There is an emergent consensus among policy makers, scholars, economic, social and cultural actors about the fact that creativity not only produces desirable experiences and qualities, but also engender the sorts of significant changes that are integral to innovation (Baumol 2006, Pratt, 2007, 2008; Cooke and Lazzeretti, 2008; Potts 2009, Bakshi & McVittie, 2009; Muller et al., 2009). Consequently, a host of policy-makers have promoted instruments over the course of the last decade, which are geared towards fostering the development of the cultural and creative sectors and which have innovation as their planned outcome (European Commission, 2009; European Commission, 2010b and 2012; Council of the European Union, 2015). The rationale, here, is that there is a direct causal link between investing in creativity and innovation.
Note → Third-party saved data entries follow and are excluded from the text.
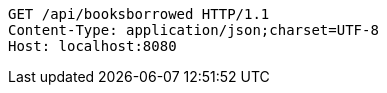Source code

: [source,http,options="nowrap"]
----
GET /api/booksborrowed HTTP/1.1
Content-Type: application/json;charset=UTF-8
Host: localhost:8080

----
This paper is problematizing this causality and argued that it cannot be taken as axiomatic. It raised the question of what constitutes the type of (institutional) change that promotes radical innovation or even a paradigm shift in a knowledge domain (Kuhn, 1996) and beyond, as well as considering how (creative) individuals, communities, or even an entire society can understand and cope with these changes.
One of the limitations of extant theories on (cultural) innovation is that they do not account for cultural shifts, and, at best, can only be said to touch upon social shifts. Instead this paper first, argues and illustrates that these theories must address this lacuna and seek to incorporate cultural and social changes as being important signals of qualitative changes. The arguments here build on the Kuhn’s (1962/1996) paradigm shift in a knowledge domain in conjunction with the notion of innovation introduced by Schumpeter (1975) and social-psychology perspectives of the “transformational power” of creativity (Amabile, 1983; Csikszentmihalyi, 1996).
Once the cultural and social embeddedness of the (cultural) innovation is established, the paper proposes a comprehensive framework based on value-based approach (VBA) that allows to analyse those cultural and social changes (Klamer, 2017).
In order to be able to make sense of the dynamic process of value formations, as well as the way they can yield transformations, the paper adopts the VBA to study different (cultural) valorisation practices within the visual arts and GLAM sector.